The new establishment was combated by many interests. Opposed to the project were, in the first place, the Tories, as opponents of William of Orange, and, on the other hand, the Whigs who on general principles feared the strengthening of the position of the king. Hence the bank could only be organized as an independent private corporation, not as a state bank, and it was necessary to include in the act the specification that money could be advanced to the state only on the basis of a special authorization by Parliament. Hence in the view of the Tories the bank was consistent only with a republic, not a monarchy; they contended that a bank with such an organization presupposed a kingdom under the control of the capitalist groups interested in the bank. Finally the goldsmiths also opposed the bank because they were excluded from the business, and also because, in common with the nobility, they feared the political and economic power of the merchant class.

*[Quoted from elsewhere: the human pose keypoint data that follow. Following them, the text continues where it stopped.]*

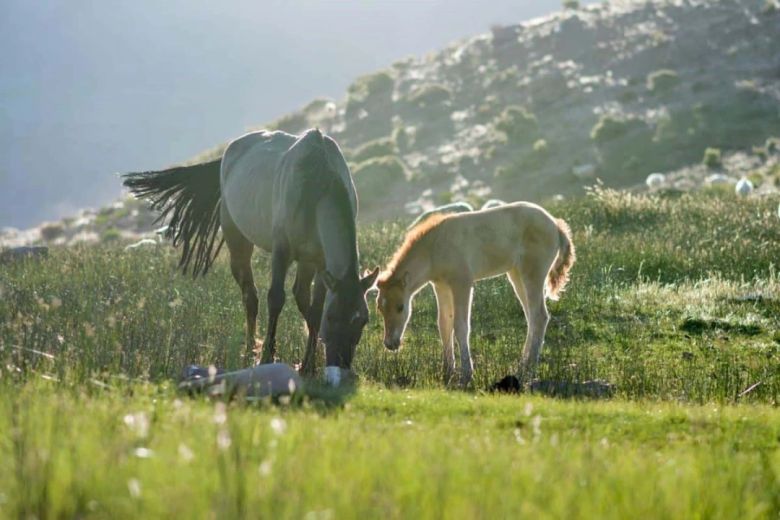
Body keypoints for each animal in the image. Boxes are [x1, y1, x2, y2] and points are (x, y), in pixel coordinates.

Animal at [374, 202, 576, 386]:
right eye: (380, 309)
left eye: (400, 307)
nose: (390, 344)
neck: (435, 247)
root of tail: (555, 224)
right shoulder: (441, 286)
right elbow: (444, 324)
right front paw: (447, 372)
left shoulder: (462, 283)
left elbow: (461, 326)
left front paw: (466, 375)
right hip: (517, 275)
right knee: (532, 318)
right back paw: (522, 365)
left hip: (533, 273)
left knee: (540, 316)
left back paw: (526, 369)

The bank came into existence with a share capital of £1,200,000, all of which disappeared into the pockets of the state. In exchange it received the right to deal in bills of exchange. The last named right was by far the most important, since it was connected with the issue of notes. The use which the bank would later make of this right through its discount policy was in fact foreseen by no one. In any case, however, it was the first institution to begin systematically to purchase exchange, thereby shortening for producers as well as merchants the interval before the product reached the final consumer, by discounting the bills before maturity. With the Bank of England the acceleration of capital turnover is the clearly conceived purpose of exchange dealings; it pursued this business in a systematic way as no bank had done before.

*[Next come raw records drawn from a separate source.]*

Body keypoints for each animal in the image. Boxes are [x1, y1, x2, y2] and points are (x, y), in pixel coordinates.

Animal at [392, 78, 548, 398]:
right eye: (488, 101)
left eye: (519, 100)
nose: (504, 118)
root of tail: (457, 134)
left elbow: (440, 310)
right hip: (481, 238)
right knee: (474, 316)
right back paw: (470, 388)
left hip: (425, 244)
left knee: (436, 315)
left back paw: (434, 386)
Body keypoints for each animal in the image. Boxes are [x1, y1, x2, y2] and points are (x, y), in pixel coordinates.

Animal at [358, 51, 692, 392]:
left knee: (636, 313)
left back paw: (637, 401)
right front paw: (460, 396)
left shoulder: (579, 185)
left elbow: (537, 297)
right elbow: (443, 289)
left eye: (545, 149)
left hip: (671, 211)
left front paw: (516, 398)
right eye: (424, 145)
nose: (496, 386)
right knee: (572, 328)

Only in part does the development of banking outside of Europe offer a parallel to that in Europe itself. In India and China, banking retained down to the last few decades the character which it had in antiquity and in the middle ages. It is distinguished from occidental banking by its extraordinary power in connection with the regulation of monetary standards. In China the banker conducts the stamping of the taels; he determines the conditions of credit, fixes the rate of interest, and designates all the conditions of making payments, so that the standardization of commercial settlements lies entirely in his hands. But this mechanism of settlement is a credit business insofar as foreign trade is concerned, which in Canton for example, is in the hands of a few large Chinese houses. As long as the independent Chinese states existed the banks also carried on war financing, as in Europe; with the establishment of the unitary Chinese empire this opportunity was lost.
In India the banking business in its entirety is strictly regulated by sects or castes. Here also in the period of the great independent states political credit was financed by the banks, and here also the unitary state of the Grand Mogul put an end to this; subsequently political monetary dealings were involved only in connection with governmental budgeting and the anticipation of income through loans. The functions of the banks in India and China today still consist essentially of the business of making payments and small or occasional credit operations. There is no business credit in any way systematized, no business organization which could make any use of our discount policy; the native Asiatic commerce knows only checks and payment assignments of the most various sorts, but not the bill of exchange. That in addition the Chinese bankers still possess a monopolistic control over the regulation of standards is explained by the enormous misuse of paper money in China.